- DIRECTIVE -
How many lines in this material include the string "Instr"? Answer with the number and nothing further.

- DATA FOR THE TASK -
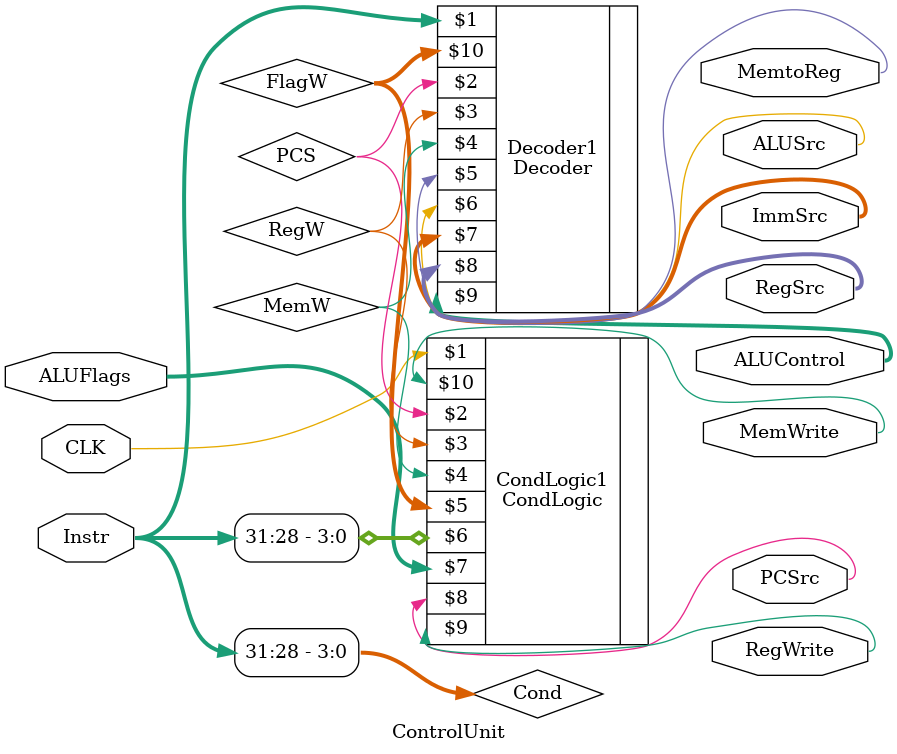
<source format=v>
module ControlUnit(
    input [31:0] Instr,
    input [3:0] ALUFlags,
    input CLK,
    output MemtoReg,
    output MemWrite,
    output ALUSrc,
    output [1:0] ImmSrc,
    output RegWrite,
    output [1:0] RegSrc,
    output [1:0] ALUControl,
    output PCSrc
    );
    wire [3:0] Cond;
    wire PCS, RegW, MemW; // 修正：PCS，而不是 PSC
    wire [1:0] FlagW;
    assign Cond=Instr[31:28];
    CondLogic CondLogic1(
     CLK,
     PCS,
     RegW,
     MemW,
     FlagW,
     Cond,
     ALUFlags,

     PCSrc,
     RegWrite,
     MemWrite
    );

    Decoder Decoder1(
     Instr,
     PCS,
     RegW,
     MemW,
     MemtoReg,
     ALUSrc,
     ImmSrc,
     RegSrc,
     ALUControl,
     FlagW
    );
endmodule
</source>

- YOUR SOLUTION -
3